European countries adopting eID
2013 and below
Source: Acuity Market Intelligence, “The Global Automated Border Control Industry Report”
The modern national ID is helping to consolidate more services and functions than ever before, and adoption is happening on a global scale. In a report from Acuity Market Intelligence entitled “The Global National eID Industry Report,” it is estimated that global eID program revenues will peak at $10.5 billion annually in 2016. This figure is expected to hover around $8-9 billion annually thereafter. In terms of units issued, annual eID volumes will vary from 600 to 800 million units between 2015 and 2018.
The overarching objective of eID programs is to bring the national credential up to speed with the digital modernization of trusted identities. The smart cards, which may include more than one microprocessor, are enabling citizens to do everything from prove their age to login to government services.

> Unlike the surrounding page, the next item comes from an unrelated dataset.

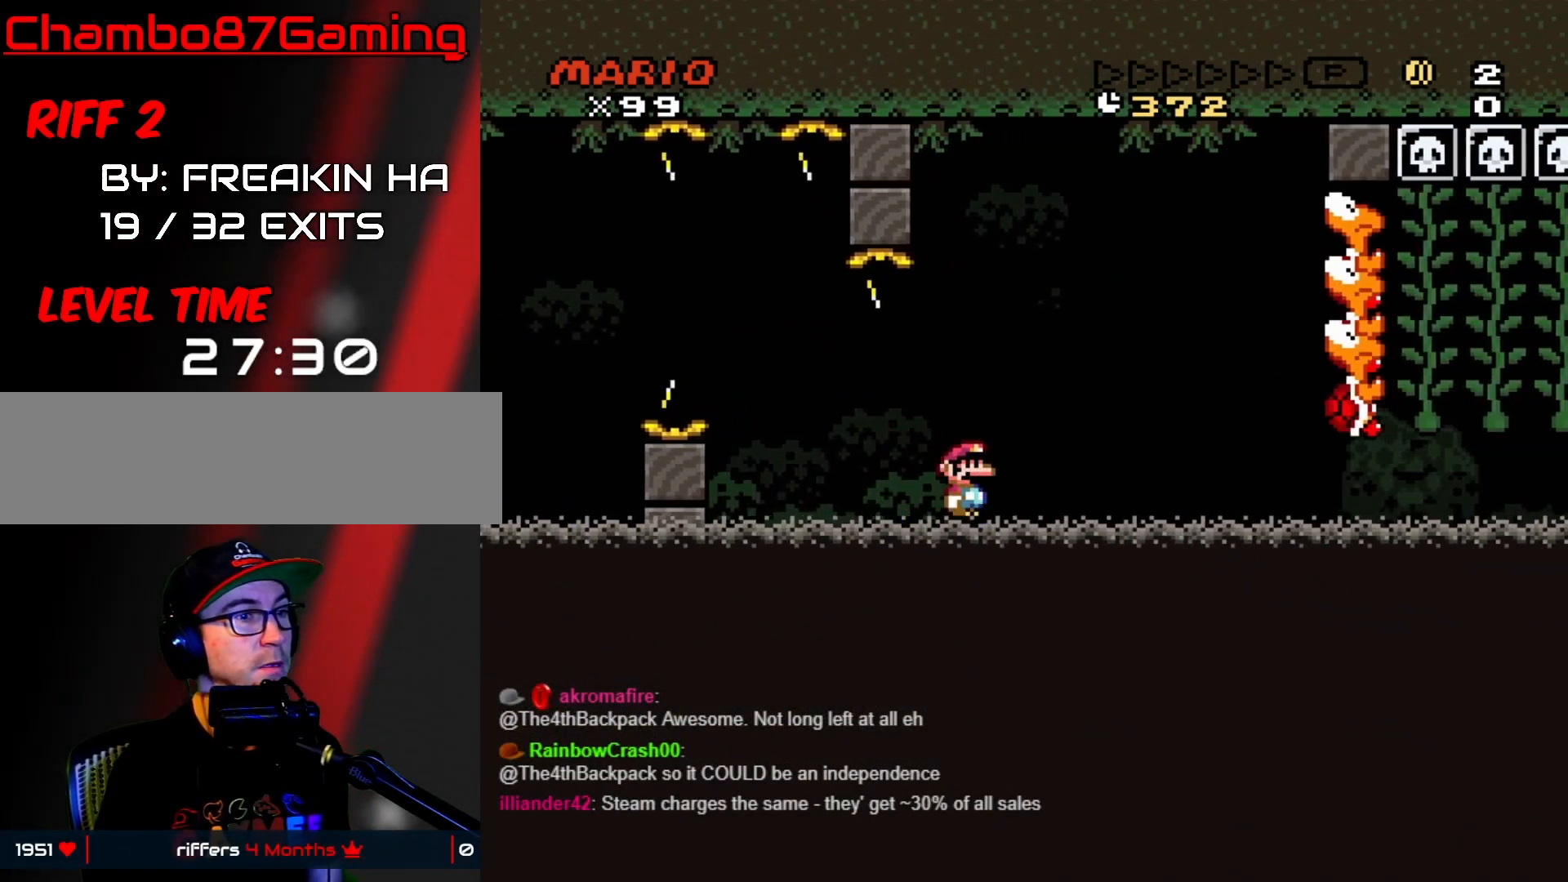
{"buttons": ["B", "Y", "DPAD_RIGHT"], "events": []}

Key to this is the mobile device – the new standard for connectivity. In response to mobile, the national credential is now expected to be agile, easy to use and technically complex enough to facilitate the exchange of information between people and federal resources.
In an attempt to better understand the macro-level trends and underlying dynamics, throughout 2015 re:ID will explore eID initiatives on a region-by-region basis. First stop, Europe.
Europe at a glance
Europe kicks off the series as the regional front-runner and bastion of eID implementations. The continent has seen the most rapid growth in the number of eID programs and is home to some of the most advanced and mature projects on the planet.
There are 21 eID initiatives in place across the European continent, with an estimated 150 million citizens – roughly 30% of the continent’s population – in possession of an eID credential, according to a Gemalto whitepaper. These programs include 16 of the 28 countries of the European Union.
According to Acuity’s report, of the total revenue generated for eID in 2013, Germany represented the largest at 26%. Germany was followed by the Ukraine at 17.7% and Spain at 16.8%. By 2015, the market is expected to shift with Turkey and Russia leading at 26% and 18.5% revenue share respectively.